По мере возвращения к жизни стали возвращаться и мысли. Сперва неоформленные, расплывчатые, потом всё ясней и жёстче. «Какой ужас! – я постепенно начинала соображать. – Неужели ты всё видел?! И понял?! Этого не может быть! Этого быть не должно!»
– Почти приехали? – зеваю, вяло прикрываю рот ладонью. – Наконец-то. Уже домой хочется.
– Нам в одну строну. Поедем вместе? Потом там немного пройдёшь пешком? – у тебя усталый вид, потухшие глаза.
– Не-е. Я на своём автобусе поеду, – я достаю из кармана и медленно разворачиваю на карамельке бумажку, – завтра снова надо ехать обратно… Ну, всего вам хорошего. Так вы не знаете, когда уедете, да?
Уеду ли вообще, не знаю.
Тогда, может, ещё встретимся, – со звоном гоняю конфету из щеки в щеку, чтоб скрыть, как дрожит мой голос, чтоб промочить пересохшее горло, – спасибо за мороженое и за компанию, – я по-комсомольски протягиваю руку.
И тебе спасибо, Аделаида-Далида.
– Ещё и вы дразнитесь! – я сделала вид, что обиделась. – А вот и мой автобус! – я кинулась к первому попавшемуся номеру, чтоб побыстрей исчезнуть в его чреве и желательно навсегда.

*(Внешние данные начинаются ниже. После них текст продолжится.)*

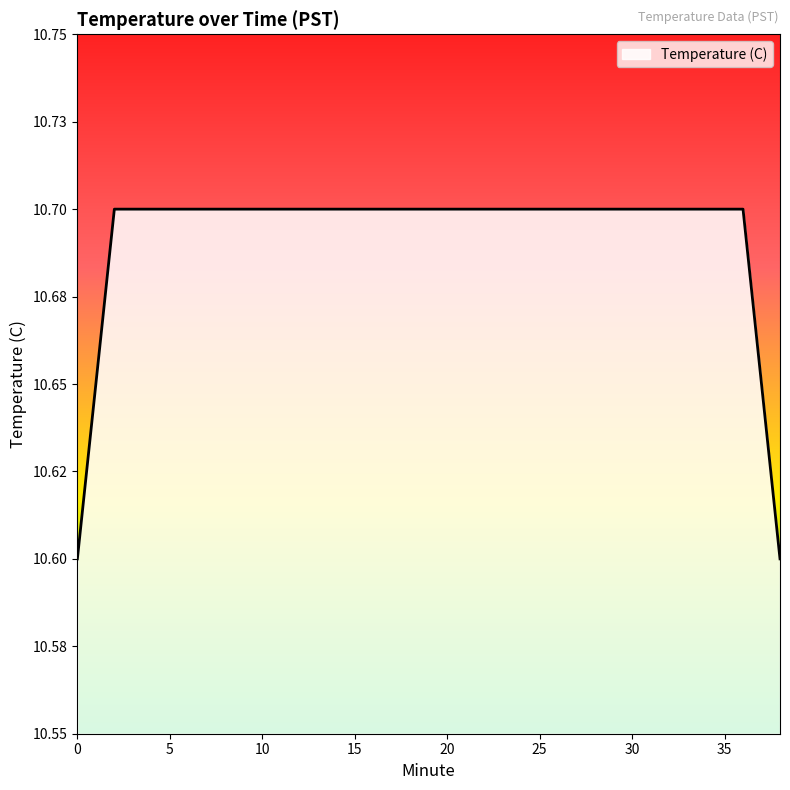

List the labels in order of value, smallest first.

0, 38, 2, 4, 6, 8, 10, 12, 14, 16, 18, 20, 22, 24, 26, 28, 30, 32, 34, 36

Ты остался на остановке совсем один, проводил взглядом отъехавший автобус, в глубине души удивляясь и не веря, что всё закончилось, и мне с тобой больше не о чем говорить…
В конце мая позвонила рыжая как огонь жена Владимира Ивановича. Она от всей души благодарила за помощь в продлении отпуска без содержания и сказала, что «Аделаиде их родственники сделали приглашение в грецию и она может забрать бумагу в любое время».